Une inflammation du sein ou mastite est définie par un sein rouge et chaud, très souvent associé à des douleurs. Même s’il s’agit souvent d’une pathologie de type bénin, il faut toujours avoir présent à l’esprit d’éliminer un cancer. Il existe de nombreuses étiologies qui peuvent être regroupées en 3 catégories diagnostiques : malignes, infectieuses, et inflammatoires non infectieuses.
Un certain nombre de signes cliniques sont significativement associés à une pathologie maligne comme une peau d’orange, une localisation supéro-externe, les antécédents personnels et familiaux de cancer du sein, un âge plus avancé (après 50 ans) sans qu’aucun de ces signes cliniques ne soit suffisamment spécifique pour affirmer un cancer ou une lésion bénigne du sein.
L’échographie est le premier examen à réaliser. Elle permet d’apporter des signes pouvant orienter d’emblée vers un cancer inflammatoire comme une masse et la présence d’adénopathies suspectes.

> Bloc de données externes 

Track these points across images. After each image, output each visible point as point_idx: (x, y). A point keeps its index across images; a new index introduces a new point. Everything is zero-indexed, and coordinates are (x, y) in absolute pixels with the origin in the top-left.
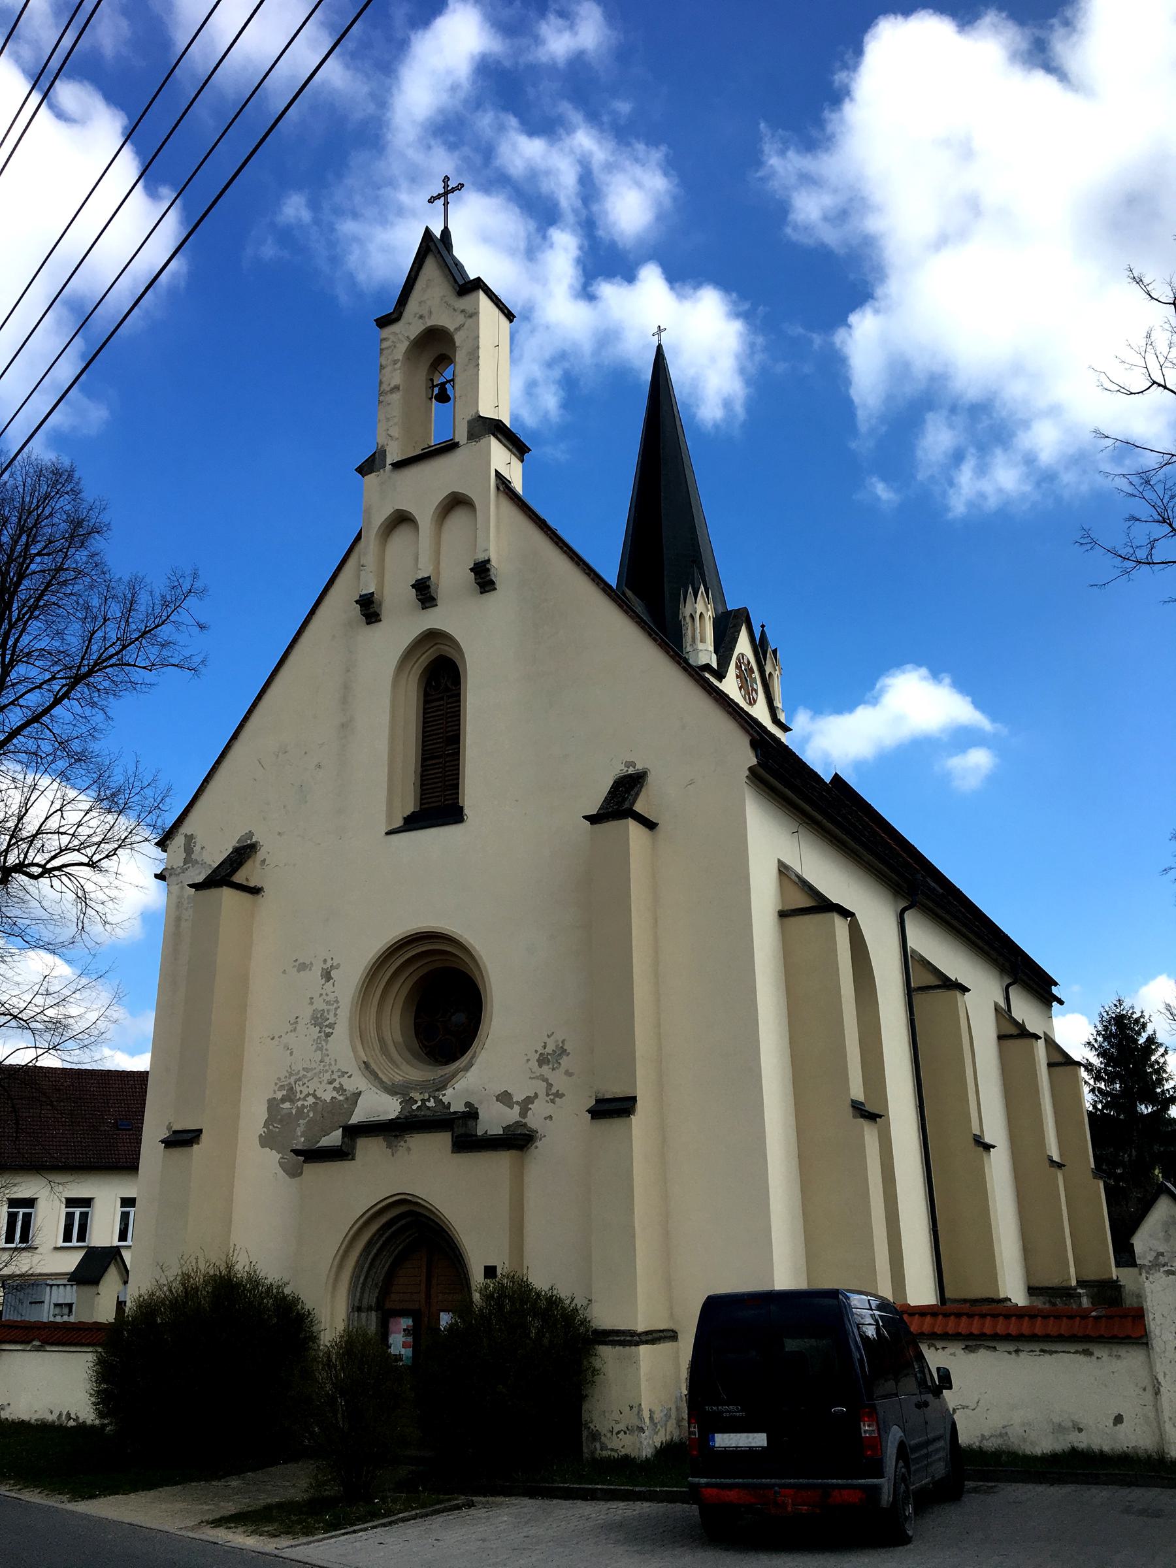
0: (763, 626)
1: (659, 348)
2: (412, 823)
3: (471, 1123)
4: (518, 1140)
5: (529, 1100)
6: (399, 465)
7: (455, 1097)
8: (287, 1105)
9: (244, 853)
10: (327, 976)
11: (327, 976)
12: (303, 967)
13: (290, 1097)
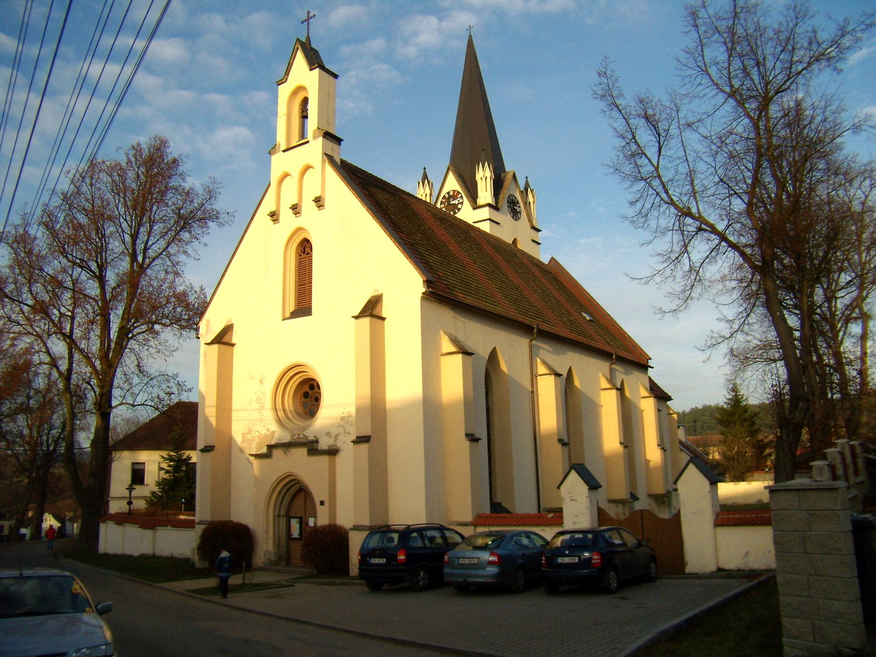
0: (720, 367)
1: (470, 36)
2: (295, 315)
3: (315, 445)
4: (333, 452)
5: (337, 435)
6: (284, 151)
7: (310, 434)
8: (248, 436)
9: (228, 329)
10: (261, 382)
11: (261, 382)
12: (252, 378)
13: (249, 432)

La mammographie peut être différée en cas de sein très douloureux. Ellepermet de voir des signes inflammatoires suspects comme une épaisseur diffuse de la peau ou une masse et des microcalcifications, mais elle est moins spécifique que l’échographie et plus difficile à interpréter chez des patientes jeunes de moins de 30 ans (NP3). L’IRM est l’examen le plus sensible ( > 95 %) car elle apporte une combinaison de signes et de données dynamiques. Une volumineuse masse, l’infiltration du muscle grand pectoral et l’œdème périphérique, pré-pectoral et pectoral sont des signes suspects de cancer à l’IRM.
Lorsqu’il n’existe pas de signe immédiat de cancer inflammatoire, le traitement antibiotique d’épreuve est le traitement de première intention des inflammations du sein. En cas d’échec du traitement, on fera une biopsie guidée par imagerie. En cas de persistance de la mastite inflammatoire, même après biopsie ou traitement d’épreuve antibiotique, il est recommandé de réaliser une IRM si elle n’a pas été faite avant.
L’inflammation du sein dans le cadre de l’allaitement
Dans le contexte de l’allaitement, il existe une progression des problèmes caractéristique:
-L’engorgement mammaire : Le sein est douloureux, tendu, fixé. L’éjection du lait ne se fait plus. L’application de cataplasmes anti-inflammatoires, l’utilisation de médicaments anti-inflammatoires et d’ocytocine (5 unités en intramusculaire, 15 minutes avant la tétée) permettent de passer ce cap difficile. Mais il existe un geste efficace et simple qui prévient l’engorgement mammaire : c’est la vidange manuelle de chaque sein après la tétée s’il existe un «trop plein». L’engorgement est banal et régresse en 24-48 heures.
-La lymphangite : elle se traduit par un placard rouge, en général d’un quadrant supéro-externe, associé à une hyperthermie brutale. Elle est généralement consécutive à un engorgement mal géré. L’arrêt de l’allaitement ne s’impose pas. Le lait recueilli est propre sans trace de pus. Les cataplasmes (Osmogel ®), les anti-inflammatoires per os (l’Ibuprofène est autorisé), une bonne vidange des deux seins à chaque tétée feront tout rentrer dans l’ordre en 48 heures. Cette vidange est au mieux manuelle, sinon elle peut être aidée par un rire-lait. Les antibiotiques ne sont pas nécessaires.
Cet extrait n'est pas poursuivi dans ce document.